Iron phosphate is particularly useful in combating garden slugs and snails. Before they were used in the United States, iron phosphate slug baits had been successful in Europe. These baits, usually in the form of pellets, have proven in many cases to be as effective as their predecessors, which were made of a somewhat more dangerous chemical called metaldehyde. Iron phosphate, unlike metaldehyde, is safe for use around birds, pets, and other wildlife.
The effectiveness of iron phosphate baits depends in part on how many slugs and snails encounter and ingest the bait. Since slugs are underground most of the time, many may not come in contact with the bait, so total elimination is impossible to achieve with any pesticide. A good kill rate when using phosphate slug bait is considered to be around 60%.
The other principal use of iron phosphate is as an industrial coating applied to metals, in order to give the metal surface certain properties. Iron phosphate provides a stable, inert coating on the surface of the metal, which helps to inhibit the spread of rust if it begins to form. As a coating, it also makes it easier for paint to adhere to the metal. In an industrial context, it is usually applied in a series of stages, which include thoroughly washing the metal to remove any surface impurities. The presence of any contaminants will otherwise keep the iron phosphate from sticking to the metal.
Phosphate chemicals can be applied over a wide range of temperatures and in varying quantities. The weight of a finished phosphate coating can be anywhere between 0.00053 ounces to 0.0035 ounces per square foot (49.2 mg to 328 mg per square meter). When iron phosphate is applied to a metal surface, it actually etches the surface slightly. A very small amount of metal is removed from the surface and then re-deposited in an irregular fashion. Since the surface characteristics are varied in this way after phosphate is applied, there is more surface area for paint to adhere to. However, this etching also has the side effect of permanently removing some of the metal, since not all of it is re-deposited.

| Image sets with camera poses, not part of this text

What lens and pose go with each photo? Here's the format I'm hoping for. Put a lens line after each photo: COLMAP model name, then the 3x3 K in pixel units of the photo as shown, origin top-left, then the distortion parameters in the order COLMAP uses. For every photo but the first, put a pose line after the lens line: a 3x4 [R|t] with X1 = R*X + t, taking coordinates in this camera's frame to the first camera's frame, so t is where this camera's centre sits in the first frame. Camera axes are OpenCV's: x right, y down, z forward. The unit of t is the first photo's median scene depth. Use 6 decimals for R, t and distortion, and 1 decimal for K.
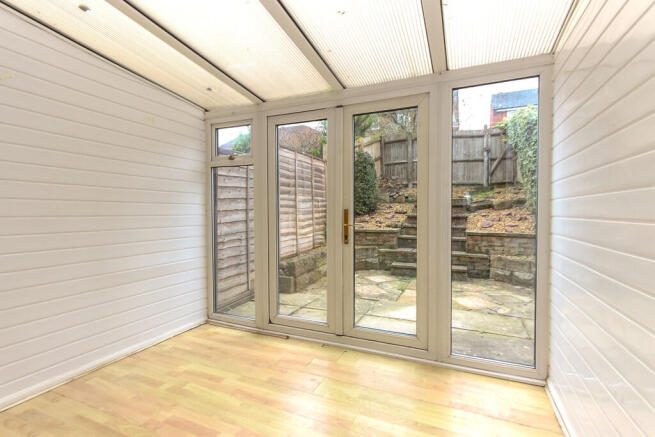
lens RADIAL K [[309.5, 0, 333.2], [0, 309.5, 217.1], [0, 0, 1]] dist [-0.001260, 0.000374]
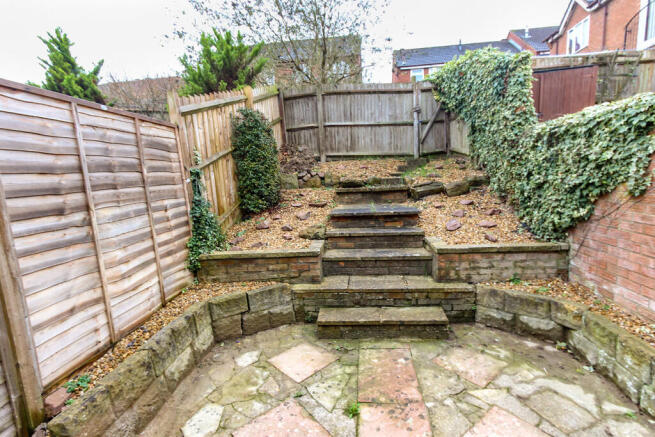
lens RADIAL K [[309.5, 0, 333.2], [0, 309.5, 217.1], [0, 0, 1]] dist [-0.001260, 0.000374]
pose [[0.949963, -0.089903, 0.299145, 0.056505], [0.055026, 0.990874, 0.123052, -0.080068], [-0.307478, -0.100434, 0.946240, 0.417493]]
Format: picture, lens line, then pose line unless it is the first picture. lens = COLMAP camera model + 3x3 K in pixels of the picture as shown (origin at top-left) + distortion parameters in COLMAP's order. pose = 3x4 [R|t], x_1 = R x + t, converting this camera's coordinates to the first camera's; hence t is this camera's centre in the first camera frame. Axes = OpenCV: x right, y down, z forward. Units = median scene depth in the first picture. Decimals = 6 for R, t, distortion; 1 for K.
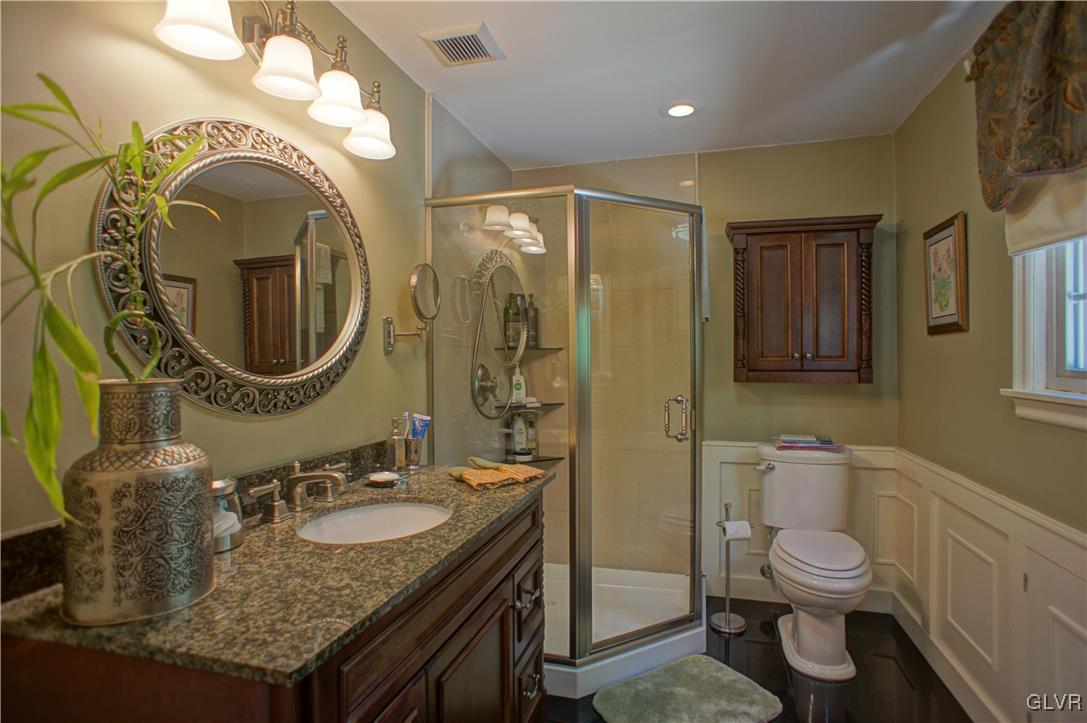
lens RADIAL K [[608.5, 0, 541.0], [0, 608.5, 354.0], [0, 0, 1]] dist [-0.059887, 0.035044]
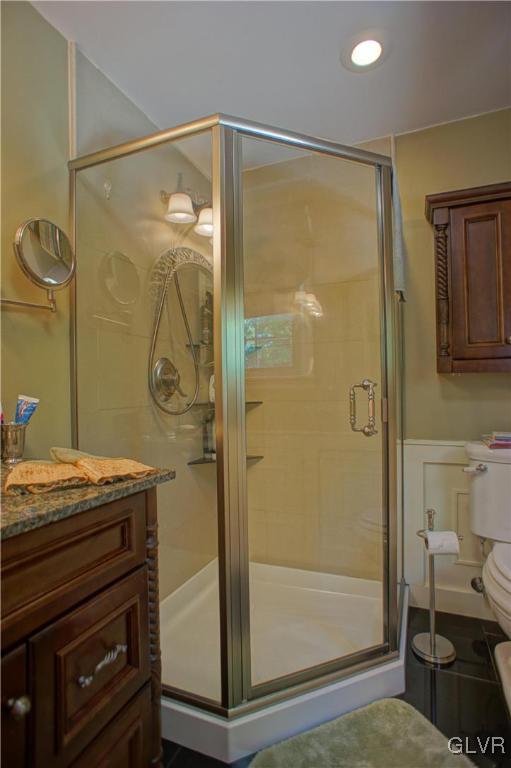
lens RADIAL K [[429.9, 0, 247.8], [0, 429.9, 382.8], [0, 0, 1]] dist [-0.059887, 0.035044]
pose [[0.992626, -0.010827, -0.120732, 0.125401], [0.009519, 0.999890, -0.011405, 0.070883], [0.120842, 0.010172, 0.992620, 0.366794]]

Is it also used in ceramic glazes?
Well, this is interesting. It looks like when you buy iron phosphate for your garden, you are killing two birds with one stone -- or should I say two snails. I worked in a plant nursery for a while and we sold fertilizer that contained both iron and phosphate; but I never paid much attention to what was in the pesticides we sold. I never would have guessed you could buy phosphate and it would keep away pests and fertilize at the same time.
What I did know is that iron in the form of iron is great for greening up lawns and other vegetation, and that phosphorous is great for getting roses and other flowering plants to bloom. It also helps fruit trees bear fruit. Thanks for the article. It's great news about the organic pesticide. We could use more of those.